I am lucky that singing this little instrument song is a normal part of my everyday life. I regularly sing not only this song, but lots of familiar kids songs like “Wheels on the Bus,” “Open and Shut Them,” and yes, even “Baby Shark.” I am a board-certified music therapist, and one of my favorite days of the week is Thursday, when I get to come make music with the kids at Easterseals Early Intervention. If you happen to peek into one of my music circles you will see me with my guitar and the kids with instruments like egg shakers and rhythm sticks. You will see the kids imitating actions in songs like clapping, stomping, and dancing. You might see me with a book, but instead of reading it, I’m singing the words. It will probably look like we’re having lots of fun, because we are! But there’s actually a lot more to my music therapy circles than just having fun.
I plan my music therapy sessions to target specific age-appropriate goals to help the kids learn and grow.
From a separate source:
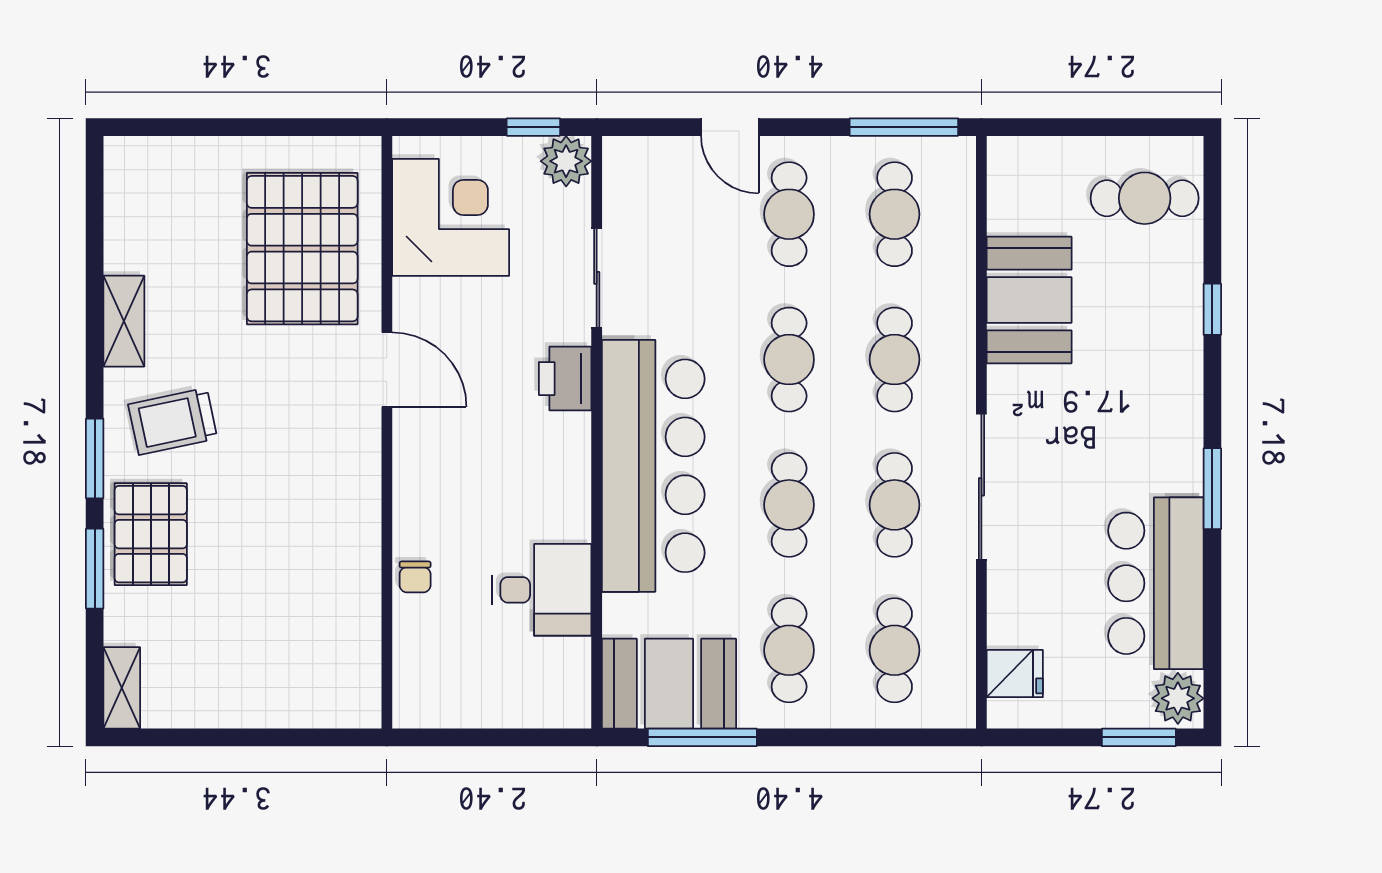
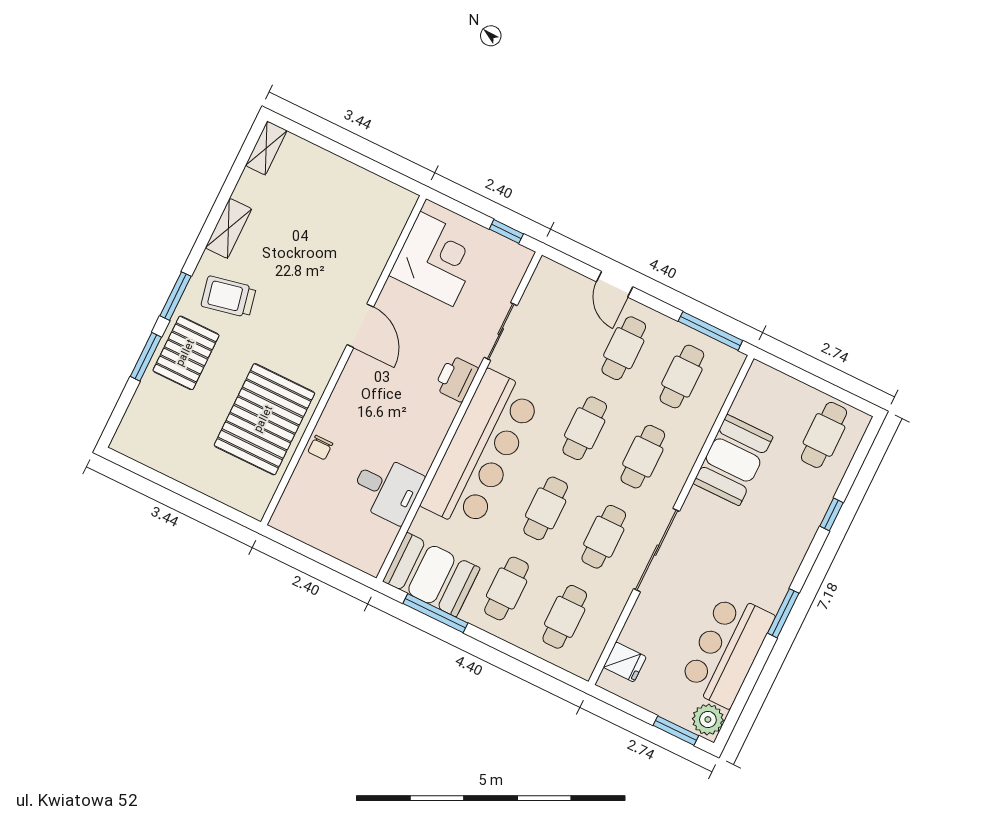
plant: (566, 161) -> (515, 259), removed
cafe table: (1145, 198) -> (824, 435), turned 90
pallet: (302, 249) -> (264, 419), moved
shelving: (122, 688) -> (266, 148), moved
We sing songs to work on speech, sound production, social skills, and communication. We play instruments to work on gross and fine motor skills, impulse control, and following directions. We move to music to work on fine and gross motor skills and following directions. We do finger plays and action songs to work on attention, following directions, and fine and gross motor skills.
Why does this work? In part, because music is motivating! Almost everyone enjoys listening to music, and even if you think you can’t sing, I bet you enjoy singing along to your radio on full blast in your car. Just like music helps you get through rush-hour traffic or a tough workout, music helps motivate and hold the attention of the kids I work with. Music also provides structure for the tasks I ask the kids to do. For example, the song at the beginning of this post is a really fun way to practice following important directions like stop and go. If we’re playing egg shakers, I can also work on body part identification by singing about playing the egg shakers on our tummies, our feet, our head, etc. This little song also provides opportunities to practice communication. For instance, I give the kids the chance to say “go!” after we “stop!” We can also practice making requests, leaving space for the kids to ask for “more,” either verbally or in sign language.
As you can see, there’s a lot of thought that goes into one little song! Participating in music making is a fun and motivating way for kids to learn important skills to help them succeed in life, but it is also just a normal part of childhood. If you have a little one in your life, don’t be afraid to sing with them! While I have years of training and education in music therapy, you don’t need that to have a meaningful musical experience with the kids in your life. So go ahead—turn on some music, sing out of key, bang on some pots and pans, and have some fun!